Monarch butterflies overwintering in Monterey cypress. Credit: Joanna Gilkeson/USFWS

Monarch butterflies are planning to spend their winters on the coast of California in greater numbers this year, according to surveys. More than 1,300 monarchs (Danaus plexippus) were reported at the Pacific Grove site in mid-October while Pismo State Beach Monarch Butterfly Grove and another nearby site had 8,000 butterflies on Oct. 21. The latter two sites saw less than 300 butterflies last year, while the population in the entire area had a record low of 1,914 butterflies last year. While official counts for the whole population are still not yet underway, these initial numbers are encouraging considering the last few years’ counts have all been incredibly low.

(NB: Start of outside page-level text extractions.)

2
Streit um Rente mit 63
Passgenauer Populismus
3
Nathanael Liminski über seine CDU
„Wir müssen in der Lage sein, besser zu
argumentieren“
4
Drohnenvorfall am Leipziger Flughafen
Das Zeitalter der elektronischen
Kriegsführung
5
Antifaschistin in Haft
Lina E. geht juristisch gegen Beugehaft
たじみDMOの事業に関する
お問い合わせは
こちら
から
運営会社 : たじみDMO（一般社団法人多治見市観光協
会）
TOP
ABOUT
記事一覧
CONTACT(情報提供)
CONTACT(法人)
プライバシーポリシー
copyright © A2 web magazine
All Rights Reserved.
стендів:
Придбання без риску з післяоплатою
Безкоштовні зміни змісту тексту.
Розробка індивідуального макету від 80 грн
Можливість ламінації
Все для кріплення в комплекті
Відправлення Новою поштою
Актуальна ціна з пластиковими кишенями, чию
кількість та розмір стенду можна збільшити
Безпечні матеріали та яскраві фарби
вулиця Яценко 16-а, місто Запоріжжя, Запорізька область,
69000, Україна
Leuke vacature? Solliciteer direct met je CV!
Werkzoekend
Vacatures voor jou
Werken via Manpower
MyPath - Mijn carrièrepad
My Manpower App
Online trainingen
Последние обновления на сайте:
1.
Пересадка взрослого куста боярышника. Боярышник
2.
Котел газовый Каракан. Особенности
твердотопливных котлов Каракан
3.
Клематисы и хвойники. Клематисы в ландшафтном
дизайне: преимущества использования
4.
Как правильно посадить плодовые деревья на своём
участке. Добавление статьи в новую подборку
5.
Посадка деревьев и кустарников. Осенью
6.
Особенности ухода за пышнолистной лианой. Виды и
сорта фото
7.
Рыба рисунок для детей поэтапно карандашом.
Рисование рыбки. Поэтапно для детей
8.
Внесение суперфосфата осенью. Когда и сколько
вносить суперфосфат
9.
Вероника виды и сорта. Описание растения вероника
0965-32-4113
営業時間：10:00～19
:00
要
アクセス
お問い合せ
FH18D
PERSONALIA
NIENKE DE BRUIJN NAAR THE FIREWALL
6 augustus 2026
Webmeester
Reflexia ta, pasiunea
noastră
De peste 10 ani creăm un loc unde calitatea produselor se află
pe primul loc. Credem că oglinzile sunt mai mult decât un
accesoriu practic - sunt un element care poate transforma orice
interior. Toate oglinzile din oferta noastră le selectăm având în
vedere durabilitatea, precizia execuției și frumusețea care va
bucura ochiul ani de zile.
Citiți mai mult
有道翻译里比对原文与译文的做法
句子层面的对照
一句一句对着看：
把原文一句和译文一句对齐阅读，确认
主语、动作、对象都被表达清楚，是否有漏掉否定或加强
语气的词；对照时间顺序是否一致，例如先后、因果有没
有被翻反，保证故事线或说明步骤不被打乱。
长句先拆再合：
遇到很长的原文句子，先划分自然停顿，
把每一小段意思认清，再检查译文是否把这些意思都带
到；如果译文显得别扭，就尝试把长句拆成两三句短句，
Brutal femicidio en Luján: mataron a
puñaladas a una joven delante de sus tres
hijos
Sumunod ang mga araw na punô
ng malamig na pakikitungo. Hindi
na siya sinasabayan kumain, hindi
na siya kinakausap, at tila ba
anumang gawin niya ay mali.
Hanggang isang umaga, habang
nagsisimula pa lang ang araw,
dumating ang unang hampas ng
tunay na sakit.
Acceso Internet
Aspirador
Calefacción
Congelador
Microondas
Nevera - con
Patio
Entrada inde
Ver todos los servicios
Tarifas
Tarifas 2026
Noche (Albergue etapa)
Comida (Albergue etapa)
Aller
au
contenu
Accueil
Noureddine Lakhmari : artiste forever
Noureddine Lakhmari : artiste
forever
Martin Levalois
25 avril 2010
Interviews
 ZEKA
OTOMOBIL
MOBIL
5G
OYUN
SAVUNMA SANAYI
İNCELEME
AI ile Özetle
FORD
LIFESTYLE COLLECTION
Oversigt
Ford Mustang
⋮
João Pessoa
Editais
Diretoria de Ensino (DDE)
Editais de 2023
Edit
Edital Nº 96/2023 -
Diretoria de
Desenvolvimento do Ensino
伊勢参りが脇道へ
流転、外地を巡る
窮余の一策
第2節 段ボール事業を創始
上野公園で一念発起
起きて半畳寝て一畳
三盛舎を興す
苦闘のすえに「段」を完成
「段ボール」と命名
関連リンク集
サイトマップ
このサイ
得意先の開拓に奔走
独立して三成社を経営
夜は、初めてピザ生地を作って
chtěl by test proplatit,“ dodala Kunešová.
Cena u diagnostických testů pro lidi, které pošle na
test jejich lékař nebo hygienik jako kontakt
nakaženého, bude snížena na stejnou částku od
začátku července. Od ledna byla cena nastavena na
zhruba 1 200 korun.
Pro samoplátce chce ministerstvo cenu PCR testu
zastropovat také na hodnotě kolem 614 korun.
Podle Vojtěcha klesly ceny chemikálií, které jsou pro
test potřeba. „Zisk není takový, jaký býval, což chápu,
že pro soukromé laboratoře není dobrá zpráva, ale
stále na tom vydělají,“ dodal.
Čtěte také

Butterfly conservationists believe the high numbers this year are a result of favorable conditions on the breeding grounds and other factors. “The Xerces Society and partners are focused on conservation at overwintering sites, in early season breeding areas and ensuring late season floral resources exist for migrating monarchs,” said Sarina Jepsen, director of the Endangered Species and Aquatics Program at the Xerces Society for Invertebrate Conservation, in a release. “These are the actions that we and other scientists feel are the most important to successfully recover western migratory monarchs.”